I would like to know is there a more elegant workaround, such as listing them in files.exclude? Or is there a schedule for fixing this bug?

p-se commented 4 years ago

It's strange that .NET's builtin file enumeration does not handle this (though perhaps not strange given that the idea of symlinks in Windows is sorta "new", and stuff like this leaks out to other platforms).

Certainly something to look into, but it's hard for me to think of any situation where recursive symlinks would be useful and not trip up many different programs... If you can add a recursive symlink, then is it expected for a program to be able to do import foo.bar.foo.bar.foo.bar.foo.bar...... and it be valid? Certainly scares me.

Symlinks don't trip up PyCharm. Jedi, a framework for Python auto-completion is also not tripped by it and can be used in VS Code instead, without any issues related to symlinks.

avoided in vscode itself via enumerating the recursive symlinks in files.watcherExclude

This setting is strictly for the VS Code UI, and is not used by the language server.

Unfortunately that is true. It means that I don't have any way in VS Code to work around that problem, except for actually removing the symlinks.

Our repo has recursive symlinks created by golang dependencies

This is entirely unrelated to this issue, but it surprises me greatly that a Go project has directory symlinks at all (let alone recursive ones), given the Go toolchain explicitly does not support them and bails out early if it finds any while building...

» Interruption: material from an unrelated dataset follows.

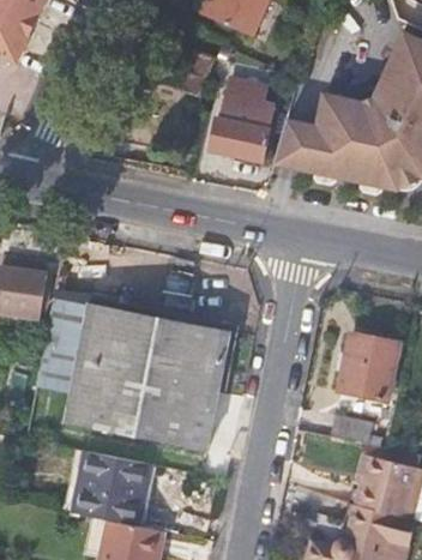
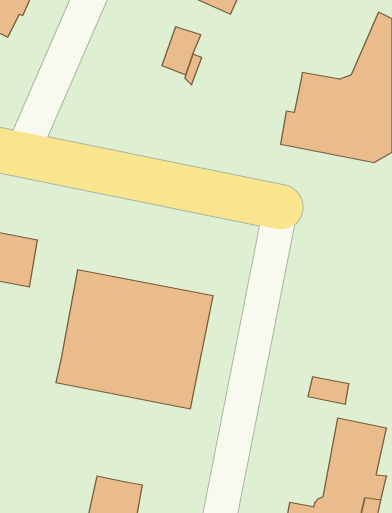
building: [213,80,275,159] -> none
building: [273,122,319,171] -> none
building: [43,296,89,395] -> none
building: [338,335,399,398] -> none
building: [76,451,150,526] -> none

I understand that it might not be trivial to fix that for all projects, but it would help me a great deal if I were able to manually specify paths which the language server won't follow for its analysis. As a result, I wouldn't have to remove the symlinks and ignore those changes in git, until I rebase or checkout the next branch. Fortunately, it doesn't break the project for me (yet).